Overall, efforts to develop new diagnostics for Lyme disease are still at the basic research stage, NIAID’s Ilias says. “We are not sure what the ultimate product will look like.” It could be several more years before the U.S. Food & Drug Administration approves any new Lyme tests.

FDA did, however, in July grant Ceres Nanosciences, a Virginia-based company focused on developing diagnostics using nanotechnology, breakthrough device designation for its point-of-care Nanotrap Lyme Antigen Test System. That designation is intended to reduce the time and cost from development to FDA approval.

Ceres received funding from the Bill & Melinda Gates Foundation to help with commercialization of the test, which is designed for use in a clinic or doctor’s office. The test involves proprietary nanoparticles that bind to the outer surface protein A (OspA) antigen expressed on the surface of B. burgdorferi. The team reported in 2015 that it found OspA in the urine of 151 people suspected to have early-stage or recurrent Lyme disease (J. Transl. Med.,DOI: 10.1186/s12967-015-0701-z). The researchers did not find any of the protein in the urine of 117 healthy controls.

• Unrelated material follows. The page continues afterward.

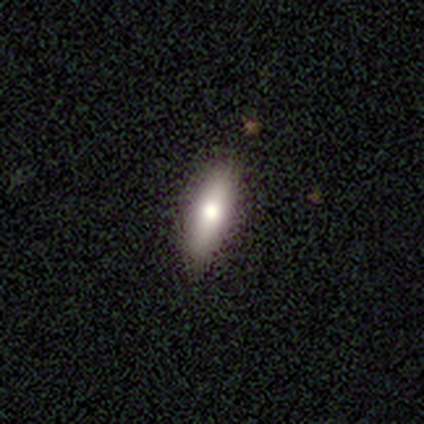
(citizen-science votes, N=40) A smooth galaxy with no disk features (75%) that is cigar-shaped (53%). Merging: none (89%).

GLA, the organization Wright now works for, is also supporting efforts to get improved diagnostics for Lyme disease into clinical practice. Last year, the group partnered with New York-based biotech company Ionica Sciences to accelerate the development of a test for Lyme disease called IonLyme.

The test detects the presence of B. burgdorferi proteins via surface-enhanced Raman scattering spectroscopy. It allows earlier detection of Lyme disease than the current standard antibody-based tests and can be rapidly modified to detect other tick-borne diseases.

“Without the support of GLA, IonLyme would have remained a good idea on a whiteboard,” Omar Green, CEO of Ionica, said in a statement when the partnership with GLA was announced last year. Private funding “is more important than ever,” says Rona Cherry, public relations liaison for GLA. Government funding is extremely limited, she says. NIH spends less money on Lyme disease than West Nile virus and other diseases with fewer numbers of people affected, Cherry adds.

In fact, when adjusted for inflation, NIH funding for Lyme disease research has been decreasing over the past decade even as the number of tick-borne infections has increased. To date, GLA has provided $10 million in support of Lyme disease research.

It remains to be seen whether any new tests for Lyme disease will make it into doctors’ offices. Wright hopes that eventually an over-the-counter test for Lyme disease will be sold directly to consumers. People will be able to take the test at home and contact their doctor if they are positive, she predicts.

Because of her health struggles, Wright did not go to law school. “I thought I would be too sick,” she says. “There is something in the Lyme community called flare fear. I was always worried that if I was under copious amounts of stress that it would trigger it.”